Technically, the film is solid with competent editing and sound. The cinematography has a certain artlessness to it, that gives the whole affair a made-for-TV feeling. It felt strange watching CODA in a movie theater, where the big screen only maximizes how dull the films looks, knowing that more elegantly photographed movies like The Power of the Dog were stuck being watched on laptops, phones, and TV sets.
While I cannot stress enough how rote the movie feels, there are a pair of scenes, one right after the other, that do offer something a little more than just paint-by-numbers storytelling. Ruby, at the end of her school year, performs a duet of “You’re All I Need to Get By” with her crush at the school’s year-end concert. However rather than hear the song, the sound fades out and we are given the performance from her family’s perspective. Unable to share in the experience with the rest of the audience, they sit and watch, and measure people’s reactions. It’s quite well done and brings some much needed pathos to her family. In the following scene, Ruby’s dad asks her to sing the song once again for him, and he puts his hands on her throat to feel the vibrations of her voice. These two scenes are pretty much the only reason to see this movie, and what save it from being entirely forgettable.

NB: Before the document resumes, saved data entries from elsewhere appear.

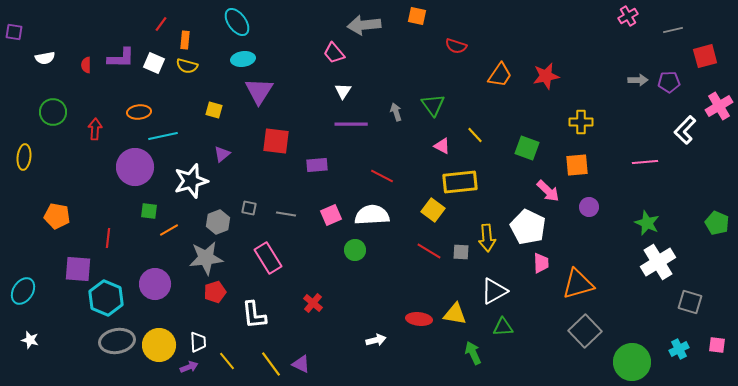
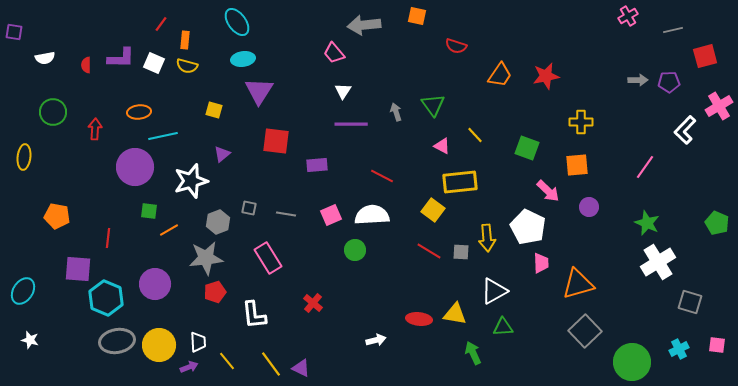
pink line at (645, 162): moved 5 px down; rotated 50 degrees counterclockwise
purple triangle at (301, 364): moved 4 px down
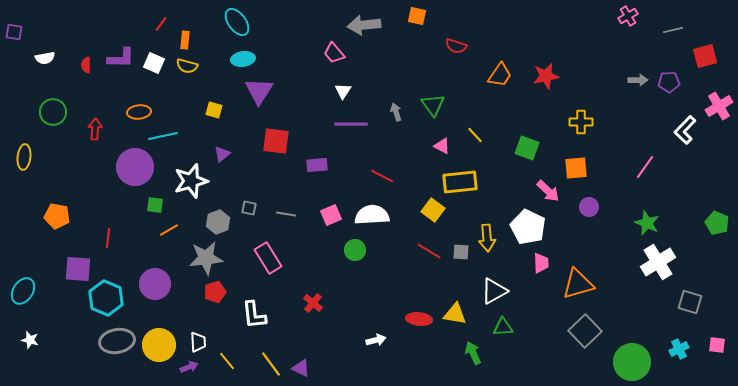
orange square at (577, 165): moved 1 px left, 3 px down
green square at (149, 211): moved 6 px right, 6 px up
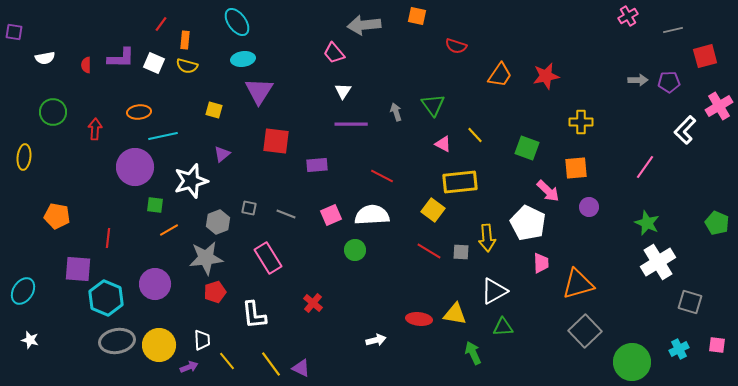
pink triangle at (442, 146): moved 1 px right, 2 px up
gray line at (286, 214): rotated 12 degrees clockwise
white pentagon at (528, 227): moved 4 px up
white trapezoid at (198, 342): moved 4 px right, 2 px up
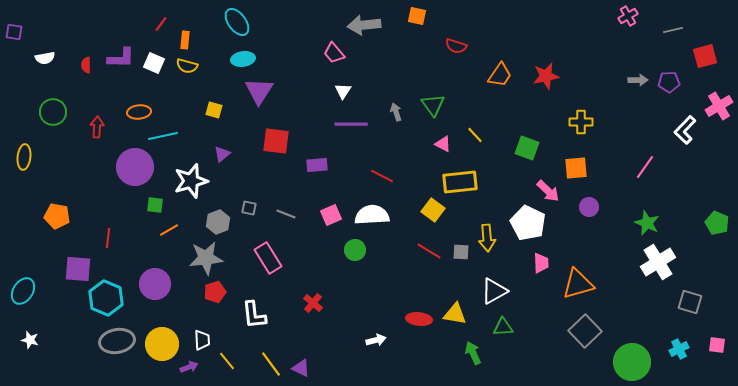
red arrow at (95, 129): moved 2 px right, 2 px up
yellow circle at (159, 345): moved 3 px right, 1 px up
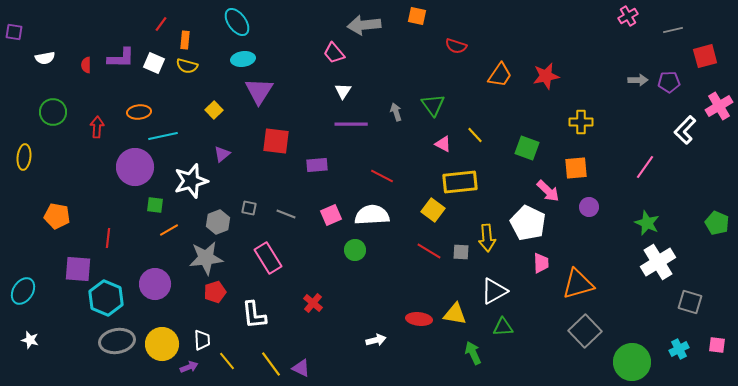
yellow square at (214, 110): rotated 30 degrees clockwise
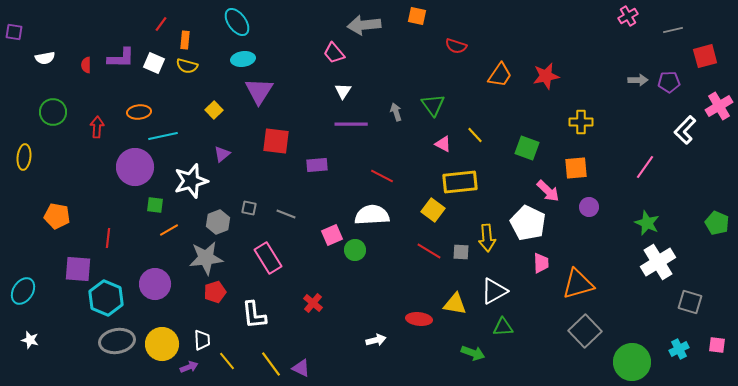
pink square at (331, 215): moved 1 px right, 20 px down
yellow triangle at (455, 314): moved 10 px up
green arrow at (473, 353): rotated 135 degrees clockwise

Why CODA was selected as the Best Picture of 2021 remains a mystery to me, and seeing the movie has only muddied the water as to what the answer truly is. I can’t help but wonder how this will compare to other winners of years’ past. Will it be remembered like Parasite, as the underdog that reminded voters and viewers what the possibilities of cinema truly were? Or will it be remembered like Crash, a so-so movie that surprised everyone by winning and then was instantly forgotten? Who knows.